## Brano fornito
Lo studio sull’evoluzione in Tibet
Ma andiamo per ordine. La domanda da cui tutto è partito è semplice: com’è possibile che alcune popolazioni riescano a vivere e riprodursi in ambienti inospitali dove la maggior parte degli esseri umani faticherebbe anche solo a respirare? È la domanda che da anni guida il lavoro dell’antropologa statunitense Cynthia Beall, specializzata nello studio dell’adattamento umano alla vita in alta quota.
Insieme a un team internazionale di ricercatori, la dottoressa Beall ha concentrato la sua attenzione su un’area molto specifica del Nepal, al confine con il Tibet, dove le donne tibetane vivono e partoriscono a oltre 3.500 metri di altitudine, cioè in condizioni di ipossia cronica, un livello di ossigeno così basso da causare, in altri contesti, gravi problemi di salute.
Lo studio, pubblicato sulla rivista Proceedings of the National Academy of Sciences, ha coinvolto 417 donne di etnia tibetana. Il team ha raccolto dati su salute, fisiologia, genetica e storie riproduttive, cercando un collegamento tra le caratteristiche biologiche delle partecipanti e il numero di figli messi al mondo nel corso della vita. Quello che è emerso non è solo un ritratto affascinante dell’adattamento umano, ma anche una fotografia in tempo reale dell’evoluzione in corso.

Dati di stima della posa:
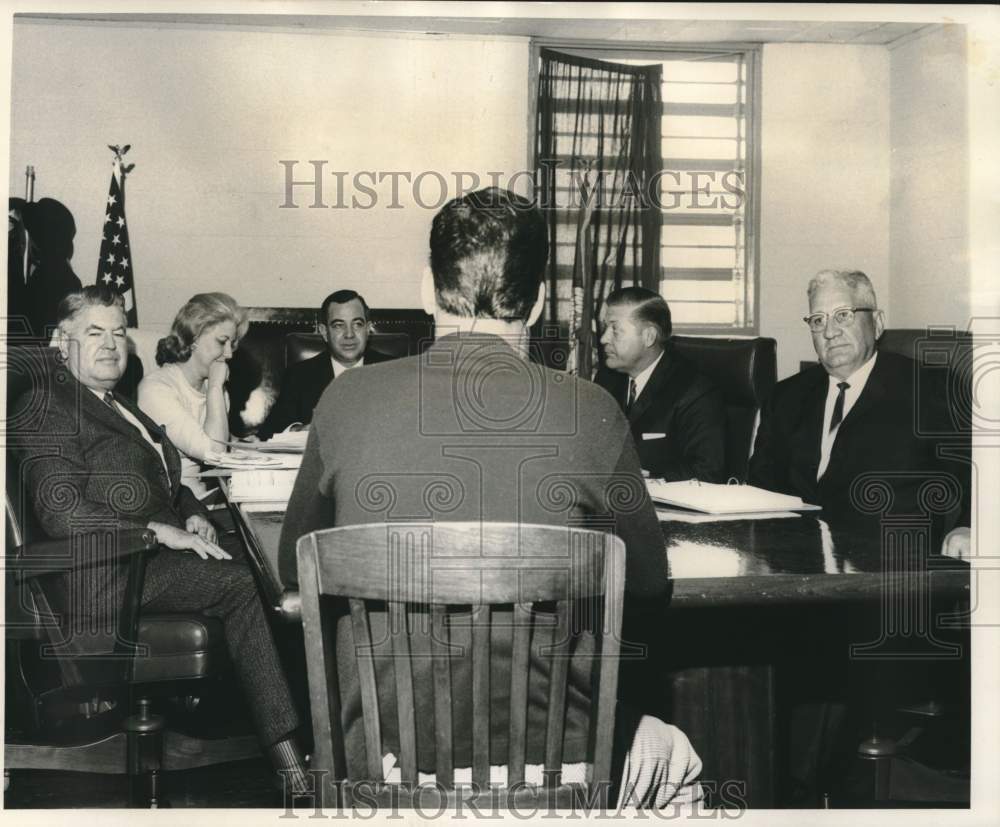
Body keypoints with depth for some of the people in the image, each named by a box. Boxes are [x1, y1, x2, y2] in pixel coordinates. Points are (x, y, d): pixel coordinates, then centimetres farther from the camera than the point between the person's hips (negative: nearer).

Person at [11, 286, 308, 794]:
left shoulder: (117, 405, 26)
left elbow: (167, 481, 29)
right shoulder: (45, 409, -3)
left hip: (160, 552, 8)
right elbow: (61, 513, -15)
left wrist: (193, 515, 6)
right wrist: (157, 530, -21)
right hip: (106, 574, -8)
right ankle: (291, 768, -24)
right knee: (238, 585, -27)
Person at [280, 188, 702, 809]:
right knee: (673, 757, 30)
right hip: (551, 761, -2)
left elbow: (296, 574, 7)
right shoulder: (590, 415, -14)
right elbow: (646, 600, -2)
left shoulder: (346, 401, -9)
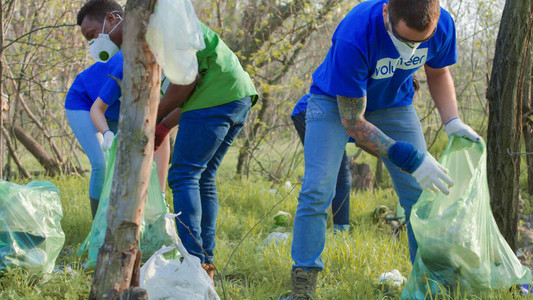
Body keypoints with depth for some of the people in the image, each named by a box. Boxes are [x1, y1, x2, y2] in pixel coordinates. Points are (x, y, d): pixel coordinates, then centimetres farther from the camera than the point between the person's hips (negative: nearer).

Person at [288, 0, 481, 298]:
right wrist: (409, 158, -37)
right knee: (317, 190, -19)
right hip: (335, 102, -4)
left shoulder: (443, 26, -25)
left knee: (423, 194, -6)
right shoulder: (353, 39, -41)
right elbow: (352, 122, -31)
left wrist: (453, 122, -16)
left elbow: (438, 72, 1)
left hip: (394, 104, 4)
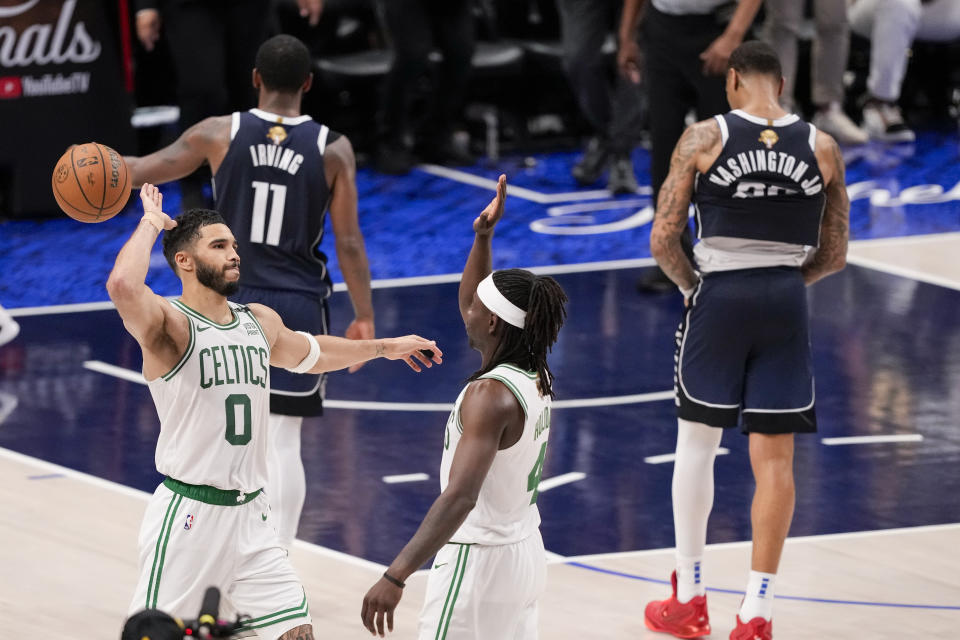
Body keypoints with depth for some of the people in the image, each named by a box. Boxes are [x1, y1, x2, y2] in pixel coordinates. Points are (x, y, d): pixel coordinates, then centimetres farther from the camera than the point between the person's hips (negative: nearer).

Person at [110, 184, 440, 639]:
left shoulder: (260, 322, 12)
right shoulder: (170, 325, -12)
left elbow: (307, 354, 34)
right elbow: (122, 285, -35)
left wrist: (384, 348, 43)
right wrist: (150, 224, -18)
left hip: (249, 515, 6)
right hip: (188, 513, -6)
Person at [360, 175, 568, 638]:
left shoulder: (491, 396, -23)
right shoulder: (535, 378, 2)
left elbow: (460, 496, -34)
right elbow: (472, 306, 21)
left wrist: (395, 577, -39)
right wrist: (482, 236, 11)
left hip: (479, 560, -9)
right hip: (525, 553, 9)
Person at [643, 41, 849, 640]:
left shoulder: (704, 137, -4)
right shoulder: (823, 147, 2)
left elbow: (663, 240, -5)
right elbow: (834, 255, 7)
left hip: (720, 299, -1)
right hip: (786, 307, 1)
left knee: (696, 444, 14)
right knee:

## Attività da svolgere
1 – Trascriva dal brano sull'evoluzione in Tibet la parte compresa tra "Lo studio sull’evoluzione" e "in alta quota.", estremi inclusi.
2 – Scriva il seguito del brano sull'evoluzione in Tibet, riprendendo subito dopo la sua ultima frase.

## Risultati per attività
1 –
Lo studio sull’evoluzione in Tibet
Ma andiamo per ordine. La domanda da cui tutto è partito è semplice: com’è possibile che alcune popolazioni riescano a vivere e riprodursi in ambienti inospitali dove la maggior parte degli esseri umani faticherebbe anche solo a respirare? È la domanda che da anni guida il lavoro dell’antropologa statunitense Cynthia Beall, specializzata nello studio dell’adattamento umano alla vita in alta quota.

2 –
Una popolazione in evoluzione
I ricercatori hanno scoperto che le donne con il maggior numero di figli avevano un insieme di tratti fisiologici che rendevano la loro capacità di trasportare ossigeno sorprendentemente efficiente. Non si trattava semplicemente di avere più emoglobina, come avviene spesso tra gli alpinisti o le popolazioni andine, ma di una combinazione più sofisticata: livelli medi di emoglobina accompagnati da un’alta saturazione di ossigeno.
Secondo lo studio della dottoressa Beall, questo equilibrio permette al sangue di trasportare ossigeno in modo efficace senza diventare troppo denso, evitando così di sovraccaricare il cuore. A fare la differenza, insomma, non era la quantità assoluta di emoglobina, ma quanto bene riuscisse a catturare e distribuire l’ossigeno. Ma non è tutto qui, perché un altro elemento decisivo è legato alla struttura del cuore.
Le donne con un numero più alto di figli mostravano un flusso sanguigno più intenso verso i polmoni e una particolare conformazione del ventricolo sinistro, leggermente più ampio rispetto alla media. Questo significava una maggiore efficienza nel pompare sangue ricco di ossigeno a tutto il corpo, anche in condizioni di scarsità d’aria. Alcune avevano inoltre un battito più basso durante lo sforzo ipossico, un segnale di adattamento raffinato che consente al cuore di lavorare meglio, più a lungo e con meno stress.
Un processo in continuo avanzamento
Dal punto di vista genetico, lo studio ha individuato l’associazione di questi tratti con varianti specifiche del gene EPAS1, noto per il suo ruolo nella regolazione della risposta all’ipossia. È un gene presente quasi esclusivamente nelle popolazioni indigene del Plateau tibetano, già segnalato in numerosi studi come oggetto di una selezione naturale molto forte.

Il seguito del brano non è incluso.